Molecular weight (GPC, PMMA standard) = 26,000 g / mol η_sp/ c (CHCl_Three, 20 ° C) = 11 ml / g Cloud point (in 0.1% isooctane) = -7 ° C Example 6 Preparation of poly (C16-18-alkyl methacrylate) P2-d
16 to 18-alkyl methacrylate in a 150-liter stirred vessel
(For example, Alfoll618S manufactured by Condea) Alcohol-based
4.889 kg, 44.0 kg of 100N oil and t-butyl
0.172 kg of peroctoate was added. CO_Two-By ice
After degassing, the mixture was heated to 85 ° C. Then within 3.5 hours C
51.111 kg of 16-18-alkyl methacrylate and t-butyl
Add 0.153 kg of chiller octoate using a metering pump
Added. Two hours after the addition, t-butyl perocte
0.112 kg was added. After 5 hours the polymerization stops
Was.

Molecular weight (GPC, PMMA standard) = 220,000 g / mol η_sp/ c (CHCl_Three, 20 ° C) = 44 ml / g Cloud point (in 0.1% isooctane) = -14 ° C Example 7 Preparation of poly (C12-18-alkyl methacrylate) P2-e
C12-18-alkyl methacrylate in a 150-liter stirred vessel
(Average carbon number is 14 and 18% branch. For example, Doban manufactured by Shell)
ol25L And a mixture of tallow alcohol
2.967 kg, 26.7 kg of 100N oil and t-butyl par
0.083 kg of octoate_TwoDegas with ice,
Heated to 85 ° C. Then C12-18-Al within 3.5 hours
37.033 kg of kill methacrylate and t-butyl peroc
0.0741 kg of toate was added. Two hours after addition, t
0.08 kg of butyl peroctoate was added. 5 hours later
Was further diluted with 33.3 kg of 100N oil.

Molecular weight (GPC, PMMA standard) = 410,000 g / mol η _sp / c (CHCl ₃ , 20 ° C.) = 65 ml / g Cloud point (in 0.1% isooctane) = <− 45 ° C. Example 8-12 10% solution in xylene As a polymer P1-a-P1-
e was added to crude oil at 80 ° C. All loadings are on a polymer basis.
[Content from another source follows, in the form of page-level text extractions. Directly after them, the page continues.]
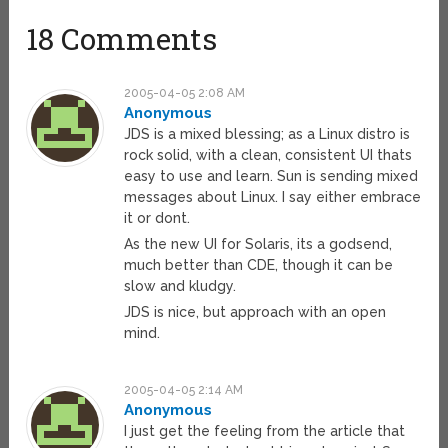
18 Comments
2005-04-05 2:08 AM
Anonymous
JDS is a mixed blessing; as a Linux distro is
rock solid, with a clean, consistent UI thats
easy to use and learn. Sun is sending mixed
messages about Linux. I say either embrace
it or dont.
As the new UI for Solaris, its a godsend,
much better than CDE, though it can be
slow and kludgy.
JDS is nice, but approach with an open
mind.
2005-04-05 2:14 AM
Anonymous
I just get the feeling from the article that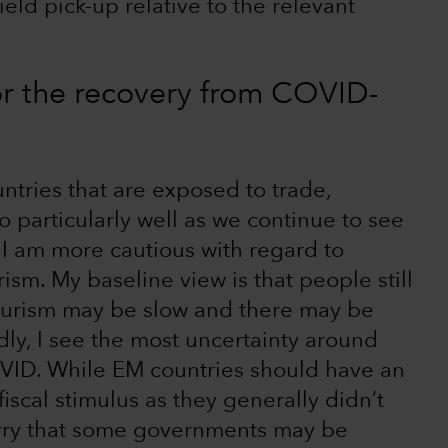
eld pick-up relative to the relevant
or the recovery from COVID-
ountries that are exposed to trade,
 particularly well as we continue to see
 I am more cautious with regard to
sm. My baseline view is that people still
 tourism may be slow and there may be
ly, I see the most uncertainty around
VID. While EM countries should have an
scal stimulus as they generally didn’t
worry that some governments may be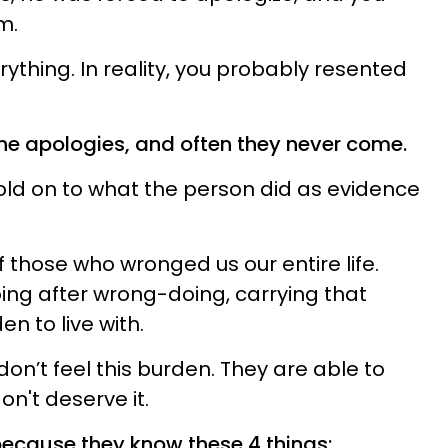
m.
verything. In reality, you probably resented
the apologies, and often they never come.
ld on to what the person did as evidence
those who wronged us our entire life.
ng after wrong-doing, carrying that
n to live with.
on’t feel this burden. They are able to
n't deserve it.
because they know these 4 things: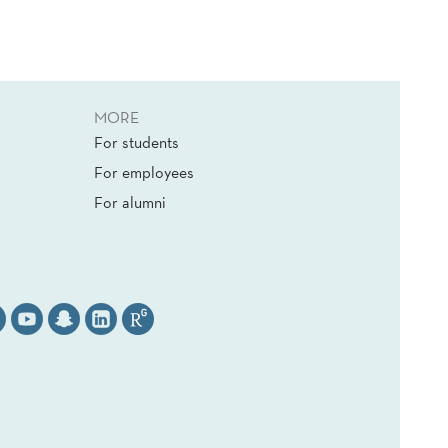
MORE
For students
For employees
For alumni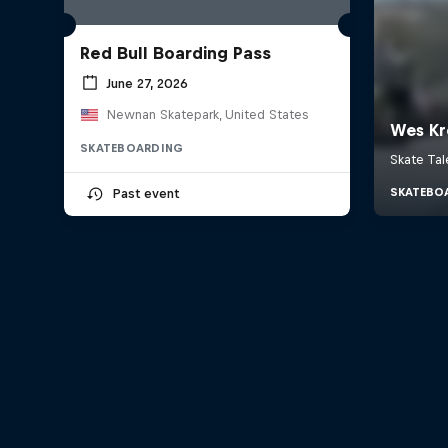
Red Bull Boarding Pass
June 27, 2026
Newnan Skatepark, United States
SKATEBOARDING
Past event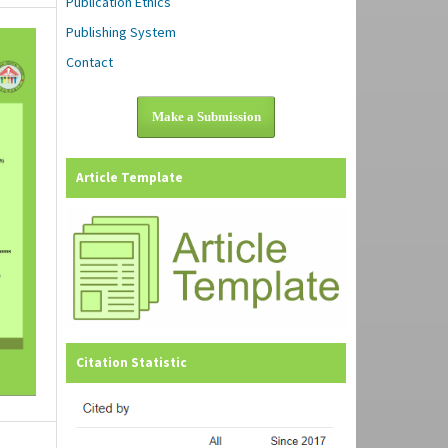
Publication Ethics
Publishing System
Contact
Make a Submission
Article Template
Citation Statistic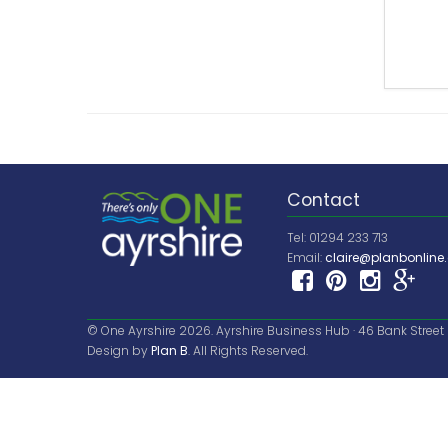
Contact
Tel: 01294 233 713
Email:
claire@planbonline.
© One Ayrshire 2026. Ayrshire Business Hub · 46 Bank Street · 
Design by
Plan B
. All Rights Reserved.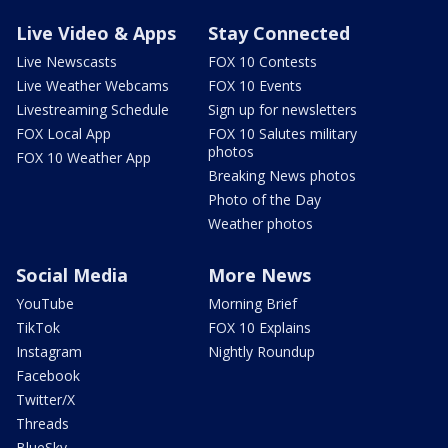
Live Video & Apps
Stay Connected
Live Newscasts
FOX 10 Contests
Live Weather Webcams
FOX 10 Events
Livestreaming Schedule
Sign up for newsletters
FOX Local App
FOX 10 Salutes military
photos
FOX 10 Weather App
Breaking News photos
Photo of the Day
Weather photos
Social Media
More News
YouTube
Morning Brief
TikTok
FOX 10 Explains
Instagram
Nightly Roundup
Facebook
Twitter/X
Threads
BlueSky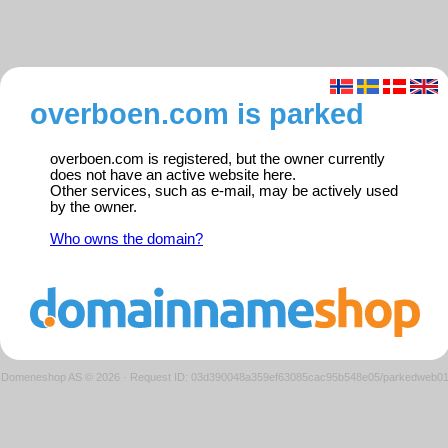
overboen.com is parked
overboen.com is registered, but the owner currently
does not have an active website here.
Other services, such as e-mail, may be actively used
by the owner.
Who owns the domain?
Domeneshop AS © 2026
·
Request ID: 03d390048a359ef63085cac95b548e05/parkedweb0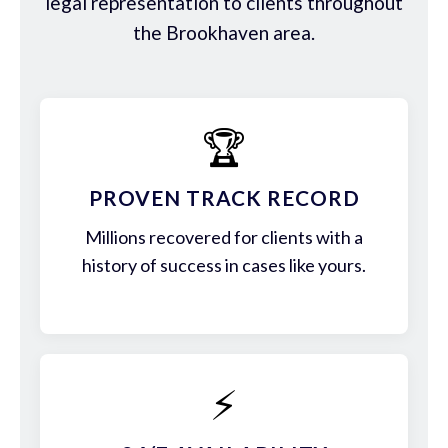
legal representation to clients throughout
the Brookhaven area.
🏆
PROVEN TRACK RECORD
Millions recovered for clients with a
history of success in cases like yours.
⚡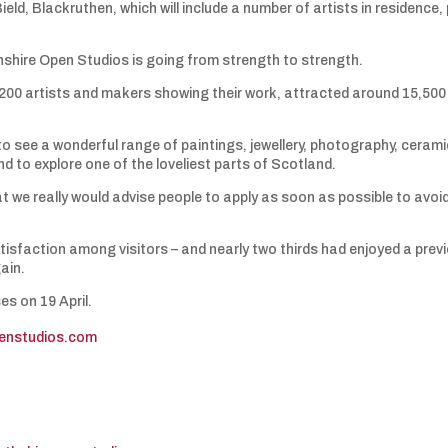
ield, Blackruthen, which will include a number of artists in residence,
shire Open Studios is going from strength to strength.
 200 artists and makers showing their work, attracted around 15,500
o see a wonderful range of paintings, jewellery, photography, ceram
d to explore one of the loveliest parts of Scotland.
at we really would advise people to apply as soon as possible to avoi
atisfaction among visitors – and nearly two thirds had enjoyed a prev
ain.
s on 19 April.
penstudios.com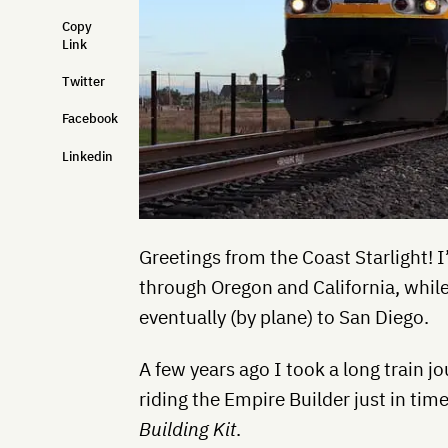
Copy
Link
Twitter
Facebook
Linkedin
Greetings from the Coast Starlight! 
through Oregon and California, while
eventually (by plane) to San Diego.
A few years ago I took a long train j
riding the Empire Builder just in tim
Building Kit
.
The pour point was measured according to DIN 51,597 by means of an automatic measuring device from the company Herzog, Lauda.
The pour point of Example 8 was determined according to DIN 51,597 (ASTM097-66).

These examples demonstrate that the mixture shows better effect than the simple substance.

Example 8 Indian crude oil, n-alkane content 23.4%, pour point before addition = 30 ° C flow improver = polymer 75 ppm 150 ppm P1-a +15 +21 P2-b +30 +30 P3 +30 +27 P1-a: P2-b = 1: 1 + 12 + 9 P1-a: P2-a = 2: 1 + 9 = 1: 1 + 12 + 6 = 1: 2 + 9 = 1: 3 + 9 Example 9 North Sea crude oil, n-alkane content 8.6%, before addition Pour point = 12 ° C. Flow improver = Polymer 4 ppm 8 ppm 16 ppm 30 ppm P1−a + 10 + 5 + 2−15 P2−d + 10 P1−a: P2−d = 1: 1−8 = 1: 4−7−8−16 = 1 : 9 +3 ± 0 -2 Example 10 Crude oil from the North Sea, n-alkane content 10.2%, pour point before addition = + 6 ° C Flow improver = polymer 10ppm 20ppm 500ppm P1-a-15-19 P2-c + 3 P2- d +6 +6 P2−e +6 P1−a: P2−c = 1: 1−20 −22 P1−a: P2−d = 1: 1−16−24 = 1: 4 −14 P1−a: P2−e = 1: 1-14 = 1: 4-8 Example 11 Crude oil from Pakistan, n-alkane content 23.6%, flow Point = + 19 ° C. flow improvers = polymer 250ppm 500ppm 1000ppm P1-a -7 P2 -a '-3 -11 -14 P1-a: P2-a' = 1: 1 -3 -11 -18 = 1: 4 - 7 -13 -18 = 1: 9 -9 -18 -18 Example 12 Crude oil from Pakistan, n-alkane content 23.0%, pour point = + 9 ° C. Flow improver = polymer 100 ppm P1-a-2 P2-a '+ 3 P1-a: P2-a '= 1: 1-5 = 1: 4-3 = 1: 9-2

Claims (3)

(57) [Claims] 1. In mineral oils and mineral oil products having improved flow properties comprising a group of crude oils, vacuum gas oils or resids containing long-chain polyalkyl (meth) acrylates, the long-chain polyalkyl (meth) acrylates A) Initiation of crystallization above 15 ° C (isooctane 0.1
(Measured as the cloud point of a 1% solution) Polyalkyl (meth) acrylates P1 and B) Temperature of the onset of crystallization of polyalkyl (meth) acrylate P1 and of crystallization with polyalkyl (meth) acrylate P2 Provided that the difference is at least 5 ° C,
Mineral oil and mineral oil products characterized by a mixture of polyalkyl (meth) acrylates P2 which starts crystallization at a temperature of 15 ° C. or lower. 2. The mineral oil mixture according to claim 1, wherein the weight ratio of the polyalkyl (meth) acrylate ranges from 1:50 to 50: 1, preferably from 1:10 to 10: 1. 3. The polyalkyl (meth) acrylate P1 is
Characterized in that it is constituted by acrylic acid esters of alkanols of C ₁₈ -C _24, claim 1 or 2 mineral oil mixture according.